Pechino e Mosca sulla stessa linea: “Noi accerchiati, Usa attenti”

Dall’annuale riunione del cosiddetto Parlamento cinese (in realtà una pletorica assemblea di rappresentanti locali designati dal partito comunista senza altro potere che non applaudire i discorsi dei leader e approvare all’unanimità le loro «proposte») arrivano messaggi di insolita durezza per Joe Biden. Cambiate atteggiamento verso di noi, è la sintesi del minaccioso monito rivolto a Washington, o sarà impossibile evitare uno scontro.

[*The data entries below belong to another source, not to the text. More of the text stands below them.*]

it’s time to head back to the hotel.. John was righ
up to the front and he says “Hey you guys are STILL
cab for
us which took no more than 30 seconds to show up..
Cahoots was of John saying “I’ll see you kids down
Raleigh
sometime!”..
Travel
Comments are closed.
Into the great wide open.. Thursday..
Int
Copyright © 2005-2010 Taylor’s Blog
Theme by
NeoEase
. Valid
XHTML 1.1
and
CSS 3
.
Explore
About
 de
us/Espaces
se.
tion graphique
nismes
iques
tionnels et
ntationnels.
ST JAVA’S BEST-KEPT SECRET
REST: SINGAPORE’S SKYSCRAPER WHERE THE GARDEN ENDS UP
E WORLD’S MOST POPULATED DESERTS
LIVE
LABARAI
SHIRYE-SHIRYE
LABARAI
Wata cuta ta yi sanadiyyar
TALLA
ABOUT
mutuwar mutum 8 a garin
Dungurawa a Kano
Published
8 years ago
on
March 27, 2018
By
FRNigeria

Il numero uno del Partito-Stato Xi Jinping attacca e accusa per la prima volta direttamente gli Stati Uniti di voler «accerchiare, contenere e opprimere la Cina», rilancia l’alleanza strategica con la Russia di Vladimir Putin e chiama le imprese private cinesi a «combattere al fianco del partito comunista»: un chiarissimo richiamo a una priorità che per Xi è ormai indiscussa, ma che nel nostro mondo economico-finanziario liberale viene colta con fatica e cioè che in un regime comunista la politica viene prima dell’economia.

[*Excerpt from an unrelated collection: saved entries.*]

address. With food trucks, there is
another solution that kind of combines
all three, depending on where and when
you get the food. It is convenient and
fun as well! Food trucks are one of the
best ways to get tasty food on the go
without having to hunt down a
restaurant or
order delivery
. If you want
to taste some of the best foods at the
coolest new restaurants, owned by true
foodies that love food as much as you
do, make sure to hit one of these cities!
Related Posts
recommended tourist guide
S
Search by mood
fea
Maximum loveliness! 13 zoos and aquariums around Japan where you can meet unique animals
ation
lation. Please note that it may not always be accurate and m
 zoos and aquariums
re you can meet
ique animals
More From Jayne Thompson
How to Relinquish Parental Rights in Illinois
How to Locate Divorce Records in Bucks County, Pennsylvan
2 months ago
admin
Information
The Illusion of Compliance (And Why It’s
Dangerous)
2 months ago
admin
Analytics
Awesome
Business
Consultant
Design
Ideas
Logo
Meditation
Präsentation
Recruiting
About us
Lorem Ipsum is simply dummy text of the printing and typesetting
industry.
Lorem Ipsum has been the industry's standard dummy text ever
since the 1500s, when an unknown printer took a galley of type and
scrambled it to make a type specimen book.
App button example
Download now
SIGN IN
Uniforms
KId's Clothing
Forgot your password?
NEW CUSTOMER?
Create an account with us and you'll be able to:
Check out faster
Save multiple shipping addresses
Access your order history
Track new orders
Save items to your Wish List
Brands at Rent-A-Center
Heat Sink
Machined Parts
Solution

Il suo nuovo ministro degli Esteri Qin Gang (già ambasciatore a Washington) è altrettanto duro e lancia quella che verosimilmente sarà la linea cinese delle relazioni con gli Stati Uniti per il prossimo anno: confronto aperto e minaccioso, coerente con lo stile del promotore dell’aggressiva «diplomazia dei lupi guerrieri cinesi» e proprio di una potenza che ha ormai varcato la linea rossa della ricerca consapevole di uno scontro a livello globale con il Paese attualmente egemone nel mondo. Qin accusa l’America di fare ciò che in realtà Pechino ha ormai deciso di fare essa stessa con gli Usa: «Guardare la Cina come il suo principale rivale e dunque farne la sua prima sfida geopolitica». Il ministro degli Esteri di Xi ha dunque ammonito gli americani a «usare il freno, perché se continueranno sulla via sbagliata non ci sarà più modo di evitare l’uscita di strada, cioè conflitto e confronto diretto con catastrofiche conseguenze».

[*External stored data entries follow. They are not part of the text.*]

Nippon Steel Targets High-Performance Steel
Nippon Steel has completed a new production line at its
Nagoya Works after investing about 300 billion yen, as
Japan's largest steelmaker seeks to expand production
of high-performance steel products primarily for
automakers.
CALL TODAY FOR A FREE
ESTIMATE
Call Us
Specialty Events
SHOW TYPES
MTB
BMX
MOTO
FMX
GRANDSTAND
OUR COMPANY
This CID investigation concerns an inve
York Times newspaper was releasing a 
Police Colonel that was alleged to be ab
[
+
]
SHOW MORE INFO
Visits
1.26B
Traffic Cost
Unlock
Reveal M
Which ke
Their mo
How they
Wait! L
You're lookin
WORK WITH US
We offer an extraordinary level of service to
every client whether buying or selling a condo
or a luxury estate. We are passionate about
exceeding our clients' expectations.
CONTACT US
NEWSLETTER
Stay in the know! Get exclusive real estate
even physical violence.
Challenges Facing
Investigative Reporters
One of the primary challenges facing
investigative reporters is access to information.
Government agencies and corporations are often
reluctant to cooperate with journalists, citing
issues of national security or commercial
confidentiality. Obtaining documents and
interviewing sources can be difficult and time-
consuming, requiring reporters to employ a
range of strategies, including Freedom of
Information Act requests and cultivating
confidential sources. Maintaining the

La via sbagliata di cui parla Qin ha diversi volti. Secondo lui gli americani giocano sporco con la Cina a livello geopolitico e commerciale, cercando sempre di ostacolarla invece di accettare una «giusta competizione» (c’è da chiedersi cosa strillerebbero a Pechino se alla Casa Bianca tornasse Donald Trump che dice di voler addirittura azzerare l’import di merci cinesi). E mentre la Cina «s’impegna per far finire la guerra» in Ucraina, «un’invisibile mano» (qui Qin allude a Biden senza però nominarlo) lavorerebbe invece per un’escalation «utile a certe agende internazionali»: e qui c’è la falsa pretesa che Pechino non abbia un’agenda del tutto contigua a quella della Russia, mentre parla di dialogo ma rifiuta di condannare l’invasione dell’Ucraina e i conseguenti crimini di guerra noti a tutti.

Qin ha confermato la necessità di sempre più strette relazioni con Mosca «in un mondo turbolento» (ossia l’obiettivo di una nuova egemonia globale dell’Asse delle autocrazie), non a caso riprendendo la stessa propaganda russa su un presunto «accerchiamento e contenimento» del proprio immenso Paese da parte americana. Negando che Pechino fornisca armi alla Russia, ha poi tentato un assurdo paragone: perché, ha detto, gli americani protestano per inesistenti forniture cinesi alla Russia mentre loro armano Taiwan? Esiste, in realtà, una differenza fondamentale tra i due casi: Mosca ha un ruolo di aggressore, mentre Taipei si arma per difendersi. Ma nella retorica ufficiale cinese, Taiwan è solo una provincia cinese ribelle e quindi «un affare interno di Pechino». Da qui le aperte minacce agli americani a non immischiarsi, pena un conflitto inevitabile nel prossimo futuro: anche qui si nota la somiglianza con la continua minaccia russa di guerra nucleare. La risposta da Washington ancora ieri sera si faceva attendere.